--- AIM OF THE EXERCISE ---
Report each line of the material below that contains the string "label".

╭─ RECORDS FOR THIS TASK

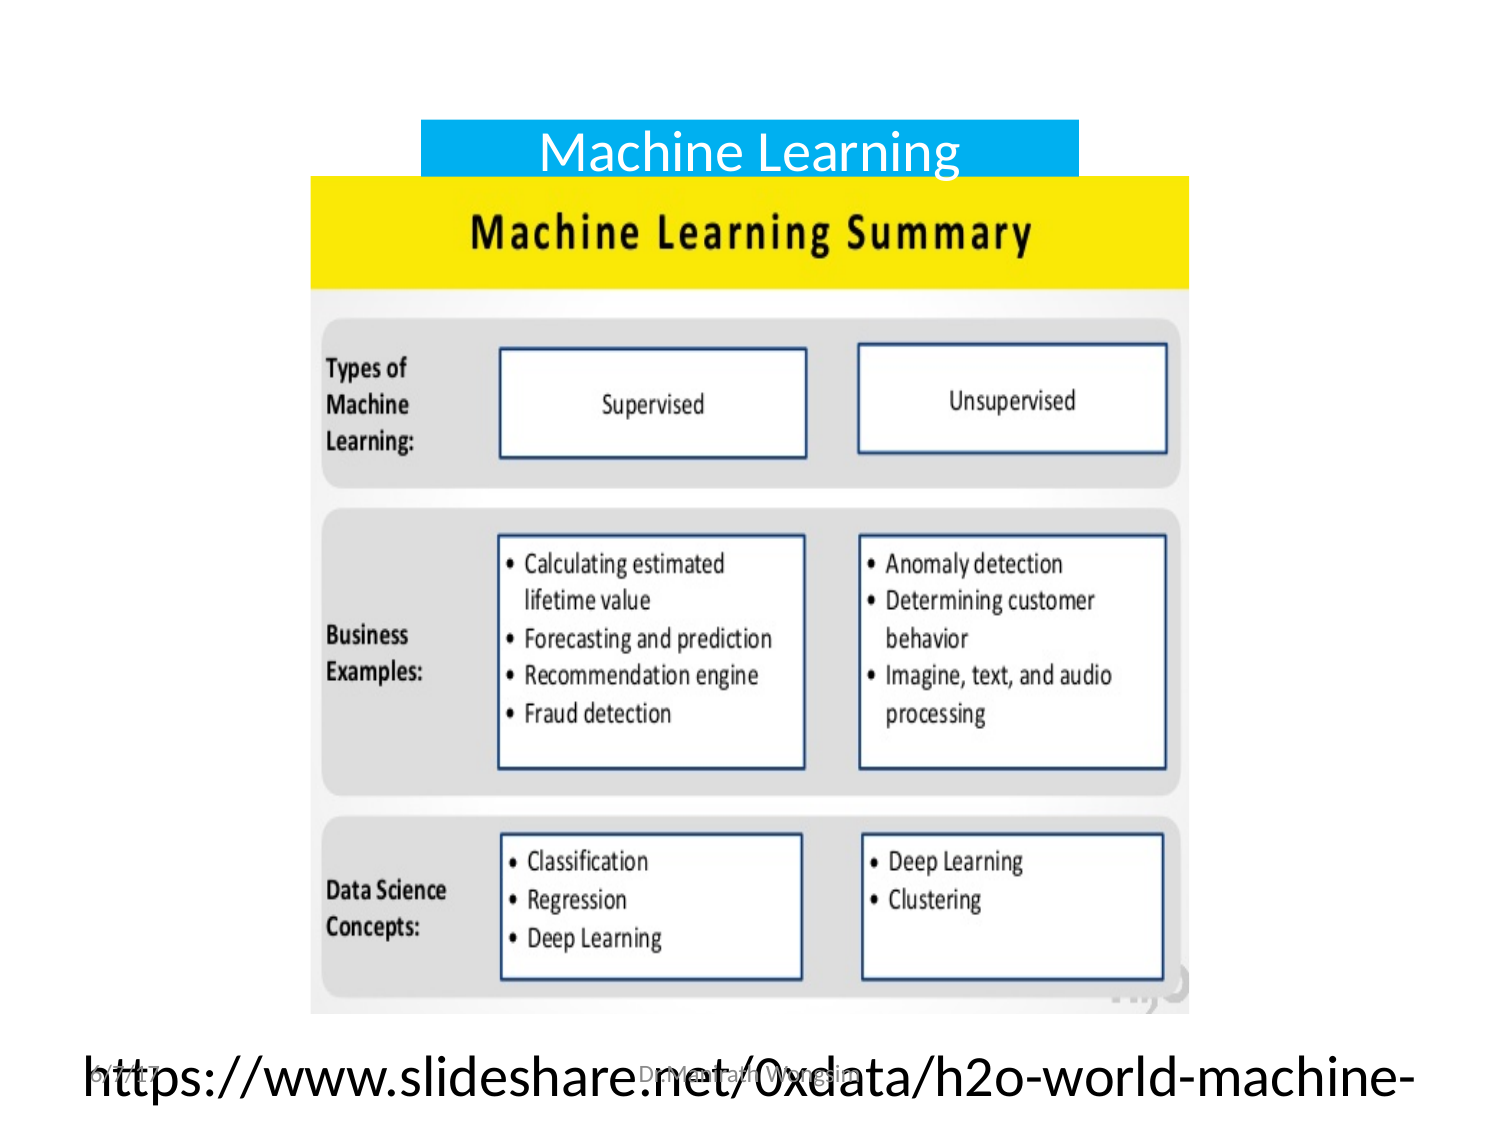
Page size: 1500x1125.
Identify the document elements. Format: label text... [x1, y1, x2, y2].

text_box 6/7/17 [74, 1042, 425, 1103]
text_box Dr.Manirath Wongsim [512, 1042, 988, 1103]
text_box Machine Learning [421, 119, 1079, 177]
picture [310, 176, 1190, 1014]
text_box https://www.slideshare.net/0xdata/h2o-world-machine-learning-for-nondata-scientists [0, 1030, 1500, 1125]
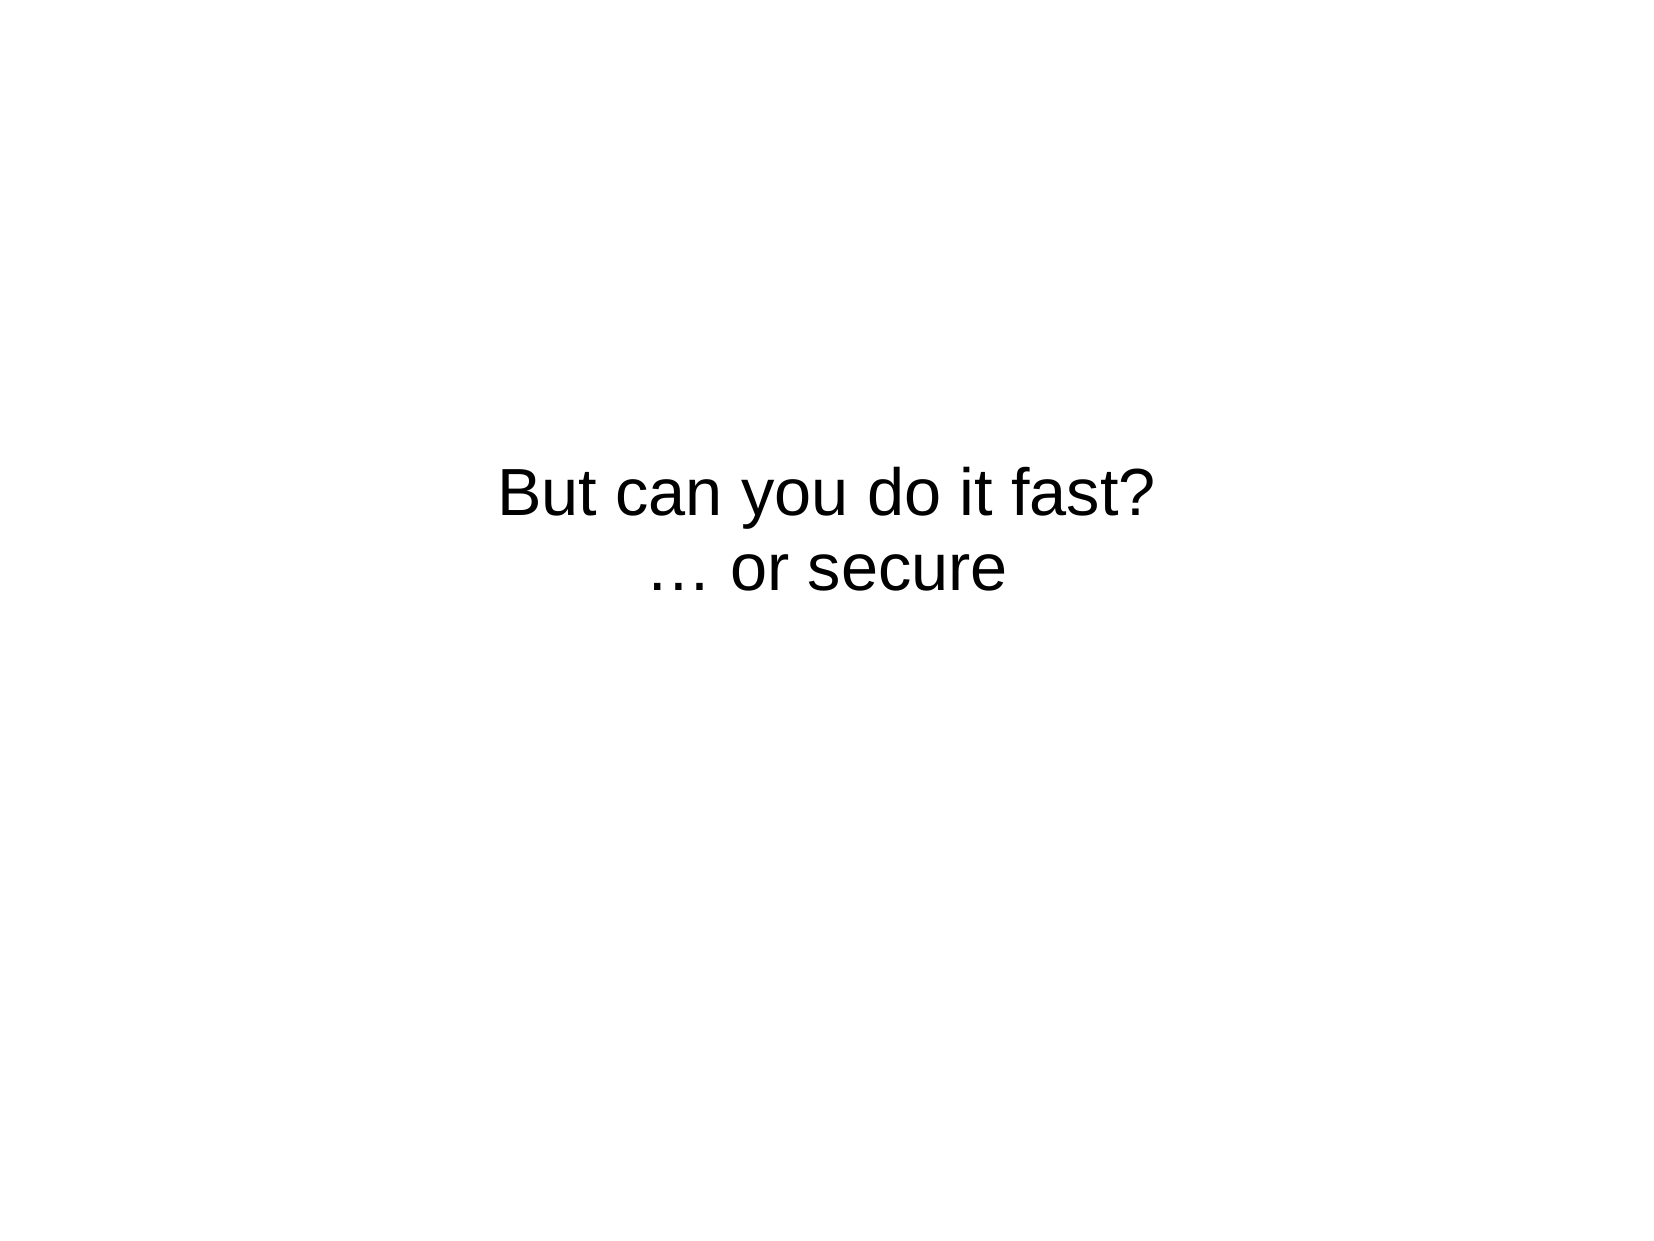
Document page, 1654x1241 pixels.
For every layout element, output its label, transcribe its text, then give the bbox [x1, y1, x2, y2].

subtitle But can you do it fast? … or secure [82, 49, 1571, 1010]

╰─

--- WRITTEN RESPONSE ---
Identify the document elements. Format: label text... [x1, y1, x2, y2].
For every layout element, output its label, transcribe its text, then give the bbox [x1, y1, x2, y2].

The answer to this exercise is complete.